The kid, like his big brother, had never been a slouch when it came to food. The only difference was Sam didn’t make eating the religious experience Dean did. What he did do, however, was pack away as much as Dean. These days, it was more.
Since Cold Oak, the boys—his boys—had landed at Bobby’s showing no sign of leaving, other than the brief trip not so long ago for a hunt. Bobby certainly didn’t mind, but Sam seemed to have two speeds these days, eat and sleep. Maybe the kid was part hound after all. One thing was for sure: either they were going to get back out on the road hunting, or whatever the hell they did when they weren’t parked at Bobby’s, or they were going to get jobs.
At least Dean was making himself useful helping with the car repairs and the junking business. Sam had become a giant, hungry, throw rug.
Pulling the last loaf of bread out of the refrigerator, Bobby sighed and shook his head. Today’s paper with the job listings was going to find its way next to Sam’s plate.
To make it all worse, Dean was barely sleeping at all, making him cranky. Cranky Dean was not a nice houseguest. Bobby didn’t argue at all when Dean would announce he was heading out to the salvage yard. Sam would look hurt and lost, but Bobby couldn’t find it in him to be very concerned. Dealing with one out-of-sorts Winchester at a time was more than enough for any mere mortal—or immortal for that matter—thank you very much.
Bobby didn’t stop Sam from trailing after Dean when he chose, but he didn’t encourage Sam to do so either. So far, he was letting them set their own pace and go about getting themselves together in whatever way they needed. The idea that he might have to change tactics and do it soon, though, formed a few days ago and was growing bigger and stronger.
So, that morning, off Dean had gone, travel mug full of hot coffee, outside after barely eating at all and grumbling and growling with every step. Sam inhaled everything on the table and Bobby was damn glad he’d gotten his hand out of the way before Sam snarfed that up too. The kid had showered, napped and was now prowling through the refrigerator for more food.
“Here.” Bobby dropped the plate laden with omelet, toast and ham onto the table. Then, he slapped the newspaper down beside it.
Scratching the back of his head, Sam eased into the chair and peered up at Bobby, sheepish expression all over his face. “Where’s—”
“Outside, where else?”
“Oh, do you mind if I—” Sam waved in the direction of the coffee pot.
“You know how it works.”
“Thanks. Uh, Bobby, we’ll…I mean I’ll…I mean I know this costs…”
Bobby saw how Sam eyed the paper before lumbering to the other side of the kitchen to make a new pot of coffee.
“Can it, kid.” Boy, he’d stuck to his guns on Sam getting a job. “Besides, I’m getting twice as many cars fixed and work done with your brother around to help out here and there, so, just…you get better, back to yourself.”
“I’m not sick, Bobby.” Sam wasn’t facing him, but Bobby could tell by the sound of his voice and the way his shoulders slumped, his face had fallen too.
“You and Dean act like I’m going to break. On top of that, Dean acts like I’m going to vanish into thin air.”

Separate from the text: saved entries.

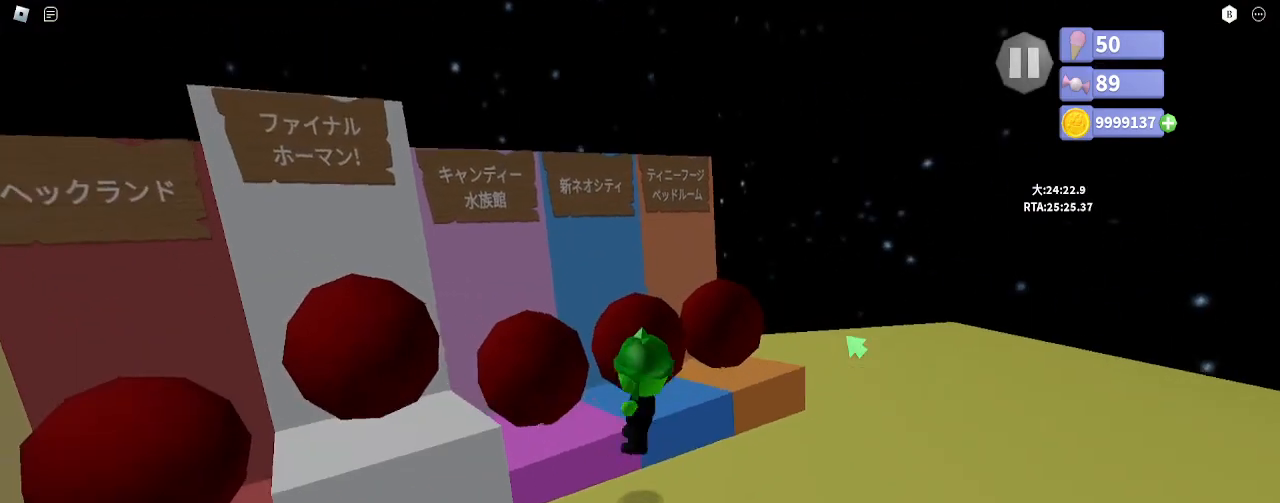
{"keys": ["w"], "mouse": ["right"], "events": [[217, "shift", "up"], [283, "mouse_left", "up"]]}
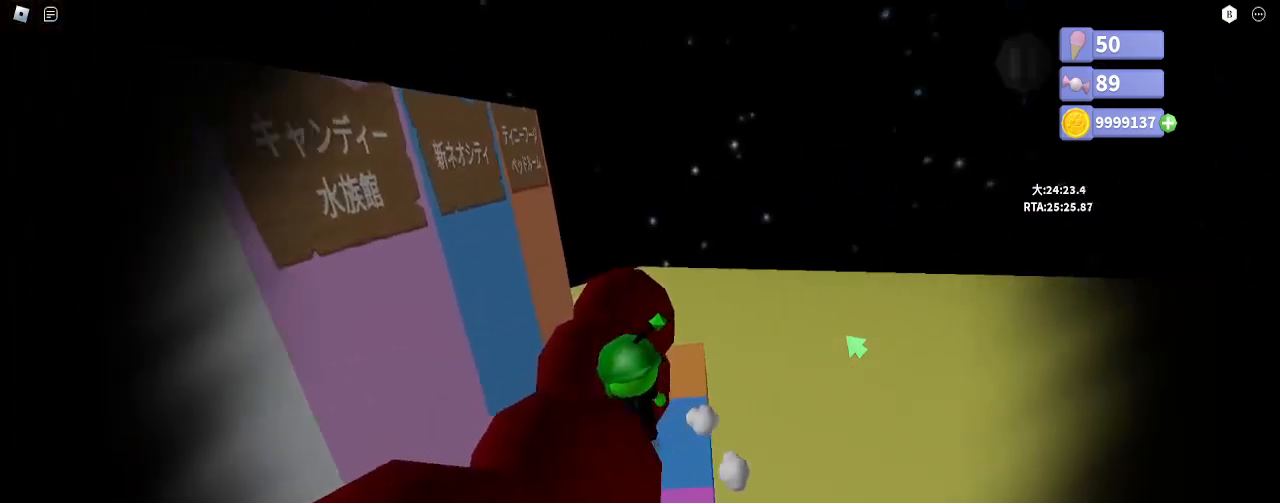
{"keys": ["w"], "mouse": ["right"], "events": []}
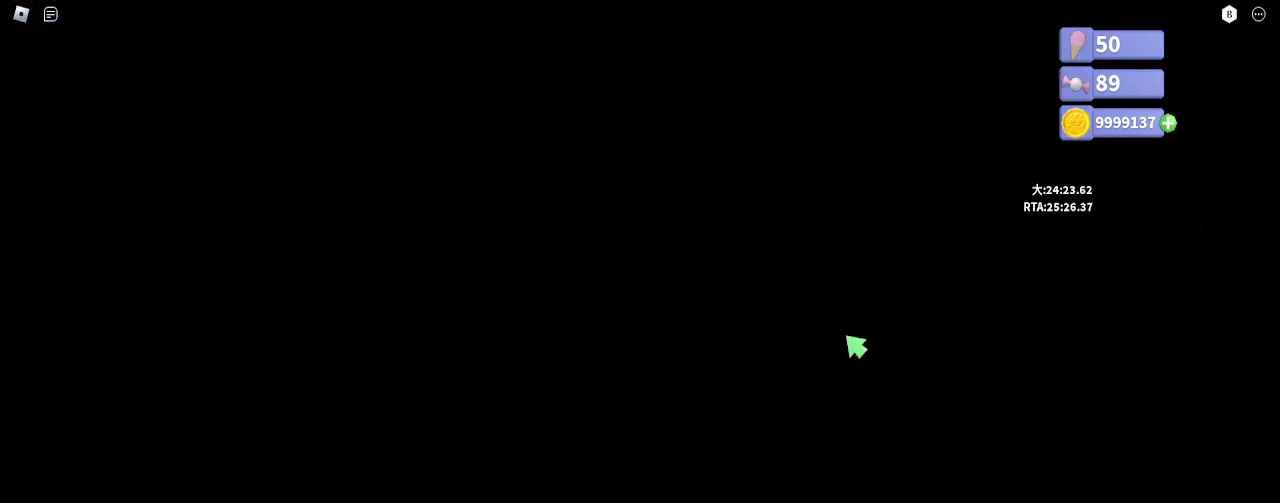
{"keys": ["w"], "mouse": [], "events": [[300, "mouse_right", "up"]]}
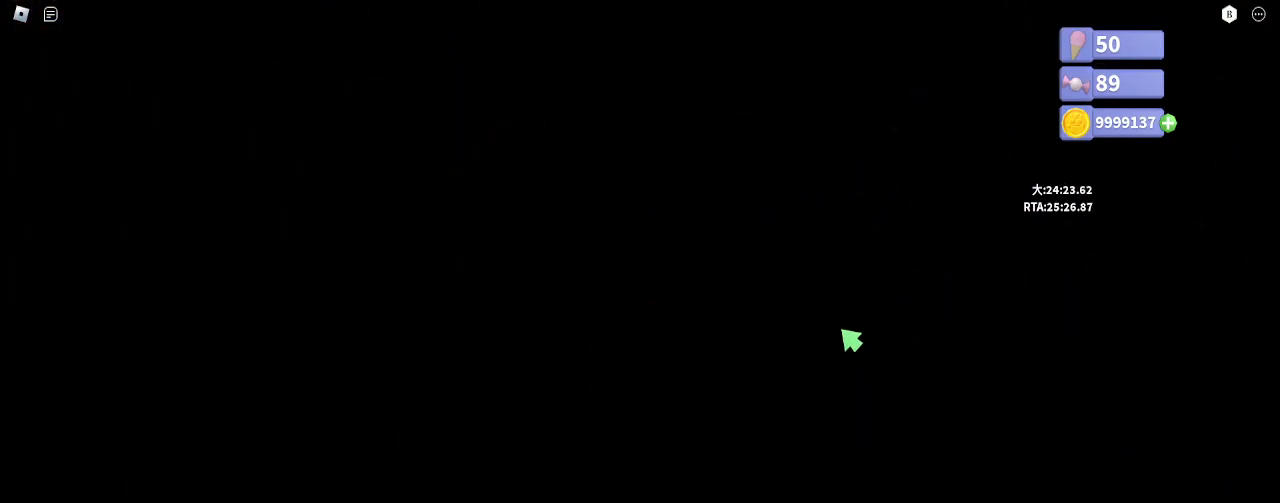
{"keys": ["w"], "mouse": [], "events": []}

“Sam,” Bobby needed to sit down. “You know, it’s been confusing. For us all.” He braced his elbows on the table and scooted the chair closer to the table. “Sit down, Sam.”
“I said sit.” Grabbing the back of the chair beside him Bobby gave it a hard enough shake the legs scraped across the floor.
Sam huffed, ambled across the room and threw himself into the chair with a second, louder huff. Bobby ignored it just like he’d ignored Sam’s other range of put-out noises and snarly expressions since he’d been a small child. This was probably exactly why Dean even considered walking out the door to the salvage yard earlier, leaving Sam inside. Bobby didn’t cut them any slack and whether they wanted to believe it or not, they listened to him.
The omelet, ham and coffee mug were very interesting. At least that’s where Sam’s gaze was stuck.
“What do you remember?”
A forkful of eggs made it to Sam’s mouth, his fingers clenched white around the utensil handle and his eyes shifted to Bobby though he didn’t turn his head and his bangs hung over his face, blocking his expression. Sam shrugged, his back and shoulders were tense and awkward.
It was all Bobby really needed for an answer. He reached out and let his fingers curl gently around Sam’s forearm. A shiver rippled through the kid.
The fork was carefully laid beside the plate. The fingers of Sam’s free hand swiped through his hair. “I remember being afraid and alone. There was cold and dark. Mostly, I remember thinking how much I needed Dean and I wanted to go home. Those are all nothing but vague feelings, though. I’m not even sure they’re memories.”
Bobby nodded, taking a few minutes to gather his thoughts and decide how he was going to do this. He didn’t miss the fact Sam equated Dean with home. “Sam,” he started slowly, wanting to use the right words. “It’s got to be frustrating, being treated like you’re sick when you aren’t, but neither of us thinks you’re going to break, or that there is something wrong with you, not really. You’re obviously more tired than normal; I suppose that’ll go away. You have some vague idea of what happened, but nothing clear cut, feelings of being alone, scary feelings but not anything concrete, right?”
“Now put yourself in Dean’s spot. Imagine what it would be like to see him knifed in the back, watch the life go out of his eyes right in front of you, feel his body get cold and stiff while you held him. How would you feel preparing Dean’s body for a funeral pyre and then lighting that pyre? You died, Sam, but you weren’t the only casualty.”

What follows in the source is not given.